> [Try it] Repeat the lines of the listing word for word, starting with the line that contains "Score 2, Score 1" and continuing through the end of the listing.

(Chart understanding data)
╔══

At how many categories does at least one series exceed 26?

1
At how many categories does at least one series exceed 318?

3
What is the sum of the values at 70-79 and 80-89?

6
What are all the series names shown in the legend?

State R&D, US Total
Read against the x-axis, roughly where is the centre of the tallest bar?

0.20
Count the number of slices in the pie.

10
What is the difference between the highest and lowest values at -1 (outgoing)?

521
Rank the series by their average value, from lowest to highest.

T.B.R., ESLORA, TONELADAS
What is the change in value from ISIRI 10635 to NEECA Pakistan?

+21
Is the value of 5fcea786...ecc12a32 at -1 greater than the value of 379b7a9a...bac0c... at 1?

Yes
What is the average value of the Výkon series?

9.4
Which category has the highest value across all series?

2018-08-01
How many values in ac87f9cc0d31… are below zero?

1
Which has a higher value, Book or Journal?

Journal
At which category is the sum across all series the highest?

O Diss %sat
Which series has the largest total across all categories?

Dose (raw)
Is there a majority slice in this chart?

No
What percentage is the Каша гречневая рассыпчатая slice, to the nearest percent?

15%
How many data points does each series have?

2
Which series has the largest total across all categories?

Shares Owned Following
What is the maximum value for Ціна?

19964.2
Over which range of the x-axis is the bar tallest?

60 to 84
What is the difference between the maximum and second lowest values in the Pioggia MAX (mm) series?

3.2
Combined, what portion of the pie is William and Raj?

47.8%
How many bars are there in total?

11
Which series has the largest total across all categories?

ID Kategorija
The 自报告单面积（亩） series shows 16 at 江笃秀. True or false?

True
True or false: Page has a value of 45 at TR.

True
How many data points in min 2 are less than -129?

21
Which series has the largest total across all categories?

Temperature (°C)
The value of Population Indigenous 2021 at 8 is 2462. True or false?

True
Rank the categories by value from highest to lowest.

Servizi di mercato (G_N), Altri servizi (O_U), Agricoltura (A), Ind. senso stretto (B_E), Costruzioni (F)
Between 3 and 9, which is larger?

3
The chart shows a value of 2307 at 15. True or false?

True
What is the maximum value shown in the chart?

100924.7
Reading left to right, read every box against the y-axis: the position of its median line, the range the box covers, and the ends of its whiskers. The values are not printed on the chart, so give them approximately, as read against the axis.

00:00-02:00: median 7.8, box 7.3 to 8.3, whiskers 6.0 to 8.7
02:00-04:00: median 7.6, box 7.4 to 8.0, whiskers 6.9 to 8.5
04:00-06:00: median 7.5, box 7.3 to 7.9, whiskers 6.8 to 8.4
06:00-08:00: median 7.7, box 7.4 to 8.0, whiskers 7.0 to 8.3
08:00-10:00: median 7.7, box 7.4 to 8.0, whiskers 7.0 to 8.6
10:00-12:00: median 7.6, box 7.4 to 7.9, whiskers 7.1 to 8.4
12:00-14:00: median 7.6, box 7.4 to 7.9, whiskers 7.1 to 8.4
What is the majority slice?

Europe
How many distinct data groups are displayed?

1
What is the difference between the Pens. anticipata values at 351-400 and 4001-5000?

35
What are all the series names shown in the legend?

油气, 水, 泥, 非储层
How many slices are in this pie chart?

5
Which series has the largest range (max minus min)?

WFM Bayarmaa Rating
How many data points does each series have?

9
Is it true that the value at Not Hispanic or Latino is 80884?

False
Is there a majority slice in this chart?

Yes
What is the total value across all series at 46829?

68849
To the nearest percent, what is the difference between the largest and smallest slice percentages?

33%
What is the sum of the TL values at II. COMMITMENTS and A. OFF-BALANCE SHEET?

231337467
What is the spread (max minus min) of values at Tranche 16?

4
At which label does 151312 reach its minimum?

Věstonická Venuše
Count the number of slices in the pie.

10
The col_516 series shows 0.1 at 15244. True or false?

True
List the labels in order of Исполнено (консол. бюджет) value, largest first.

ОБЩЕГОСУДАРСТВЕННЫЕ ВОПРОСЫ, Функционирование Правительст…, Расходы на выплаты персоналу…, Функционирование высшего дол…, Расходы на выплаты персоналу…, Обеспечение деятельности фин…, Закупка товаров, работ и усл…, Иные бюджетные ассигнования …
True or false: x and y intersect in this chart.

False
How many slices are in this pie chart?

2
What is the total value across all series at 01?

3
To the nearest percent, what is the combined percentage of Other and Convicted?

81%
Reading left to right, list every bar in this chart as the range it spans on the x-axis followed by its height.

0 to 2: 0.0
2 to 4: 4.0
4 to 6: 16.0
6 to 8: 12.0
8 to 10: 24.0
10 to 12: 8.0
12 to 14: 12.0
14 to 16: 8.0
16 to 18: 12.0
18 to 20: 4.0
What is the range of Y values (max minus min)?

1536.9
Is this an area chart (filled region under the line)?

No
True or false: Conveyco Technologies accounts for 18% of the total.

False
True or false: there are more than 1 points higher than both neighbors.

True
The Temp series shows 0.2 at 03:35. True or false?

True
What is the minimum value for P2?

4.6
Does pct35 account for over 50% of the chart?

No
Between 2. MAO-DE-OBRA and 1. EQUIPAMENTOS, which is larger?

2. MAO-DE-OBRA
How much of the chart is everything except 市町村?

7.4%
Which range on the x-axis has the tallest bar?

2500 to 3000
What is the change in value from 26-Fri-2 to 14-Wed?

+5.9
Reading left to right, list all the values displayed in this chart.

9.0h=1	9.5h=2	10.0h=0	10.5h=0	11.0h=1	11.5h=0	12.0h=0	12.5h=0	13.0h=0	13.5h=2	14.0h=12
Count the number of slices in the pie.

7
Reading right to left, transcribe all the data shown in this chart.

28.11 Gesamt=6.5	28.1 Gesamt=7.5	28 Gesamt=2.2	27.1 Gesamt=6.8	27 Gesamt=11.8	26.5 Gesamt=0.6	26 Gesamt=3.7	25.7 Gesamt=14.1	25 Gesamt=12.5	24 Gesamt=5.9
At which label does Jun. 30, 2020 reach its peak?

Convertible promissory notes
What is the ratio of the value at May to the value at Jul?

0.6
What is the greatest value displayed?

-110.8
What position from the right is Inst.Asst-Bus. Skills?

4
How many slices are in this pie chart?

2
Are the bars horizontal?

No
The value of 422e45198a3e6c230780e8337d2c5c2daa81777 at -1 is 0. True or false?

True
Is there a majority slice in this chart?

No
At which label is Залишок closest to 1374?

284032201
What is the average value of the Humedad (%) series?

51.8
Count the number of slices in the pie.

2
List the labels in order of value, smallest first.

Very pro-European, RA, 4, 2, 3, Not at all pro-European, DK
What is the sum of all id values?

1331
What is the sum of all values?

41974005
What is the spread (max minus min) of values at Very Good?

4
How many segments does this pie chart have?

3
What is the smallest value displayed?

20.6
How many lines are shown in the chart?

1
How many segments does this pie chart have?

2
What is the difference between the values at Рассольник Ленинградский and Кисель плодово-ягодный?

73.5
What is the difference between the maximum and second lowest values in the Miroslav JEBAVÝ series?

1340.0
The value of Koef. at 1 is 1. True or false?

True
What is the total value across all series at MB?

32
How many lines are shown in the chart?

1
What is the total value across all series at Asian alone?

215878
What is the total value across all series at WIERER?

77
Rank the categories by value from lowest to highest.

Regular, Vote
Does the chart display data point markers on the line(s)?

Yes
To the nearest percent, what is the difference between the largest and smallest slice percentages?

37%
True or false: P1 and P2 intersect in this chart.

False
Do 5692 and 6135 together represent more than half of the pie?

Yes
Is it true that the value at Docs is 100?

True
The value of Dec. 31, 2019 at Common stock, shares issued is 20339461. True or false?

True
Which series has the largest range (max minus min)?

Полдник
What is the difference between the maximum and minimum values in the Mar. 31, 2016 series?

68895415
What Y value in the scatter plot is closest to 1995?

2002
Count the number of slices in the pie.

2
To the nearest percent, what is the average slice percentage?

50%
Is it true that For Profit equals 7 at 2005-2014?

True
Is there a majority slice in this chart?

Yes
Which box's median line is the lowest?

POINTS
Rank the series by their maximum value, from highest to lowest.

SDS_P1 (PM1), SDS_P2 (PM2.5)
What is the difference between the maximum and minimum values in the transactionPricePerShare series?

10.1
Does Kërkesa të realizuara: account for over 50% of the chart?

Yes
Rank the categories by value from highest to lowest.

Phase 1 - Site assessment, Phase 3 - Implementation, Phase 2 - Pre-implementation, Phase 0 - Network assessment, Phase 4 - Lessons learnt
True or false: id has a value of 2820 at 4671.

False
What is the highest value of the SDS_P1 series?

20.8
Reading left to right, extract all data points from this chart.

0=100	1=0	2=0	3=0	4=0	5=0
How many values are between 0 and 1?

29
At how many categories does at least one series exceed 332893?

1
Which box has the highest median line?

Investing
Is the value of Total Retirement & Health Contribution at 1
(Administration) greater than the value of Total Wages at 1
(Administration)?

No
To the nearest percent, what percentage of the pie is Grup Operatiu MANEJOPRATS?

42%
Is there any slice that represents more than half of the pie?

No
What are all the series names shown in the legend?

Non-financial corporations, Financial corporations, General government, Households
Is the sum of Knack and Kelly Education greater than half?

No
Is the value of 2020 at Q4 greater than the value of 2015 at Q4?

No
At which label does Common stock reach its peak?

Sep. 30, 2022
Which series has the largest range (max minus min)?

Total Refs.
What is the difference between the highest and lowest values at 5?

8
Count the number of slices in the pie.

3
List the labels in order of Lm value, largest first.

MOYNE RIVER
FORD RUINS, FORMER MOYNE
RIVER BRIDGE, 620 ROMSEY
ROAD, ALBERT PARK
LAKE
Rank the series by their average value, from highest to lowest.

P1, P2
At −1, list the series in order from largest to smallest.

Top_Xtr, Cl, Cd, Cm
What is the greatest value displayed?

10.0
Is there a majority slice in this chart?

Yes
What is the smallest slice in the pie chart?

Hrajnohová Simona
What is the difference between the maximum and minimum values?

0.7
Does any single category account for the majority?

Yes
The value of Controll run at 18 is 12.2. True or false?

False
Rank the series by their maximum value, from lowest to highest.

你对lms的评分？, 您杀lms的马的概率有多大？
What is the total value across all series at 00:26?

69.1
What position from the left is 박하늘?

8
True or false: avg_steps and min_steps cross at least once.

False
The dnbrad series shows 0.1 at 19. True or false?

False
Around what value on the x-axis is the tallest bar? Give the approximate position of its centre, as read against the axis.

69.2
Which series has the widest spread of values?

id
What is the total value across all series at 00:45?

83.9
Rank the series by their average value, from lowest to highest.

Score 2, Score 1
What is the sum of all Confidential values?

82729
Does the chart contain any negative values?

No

╚══

> [Solution to the problem]
Score 2, Score 1
What is the sum of all Confidential values?

82729
Does the chart contain any negative values?

No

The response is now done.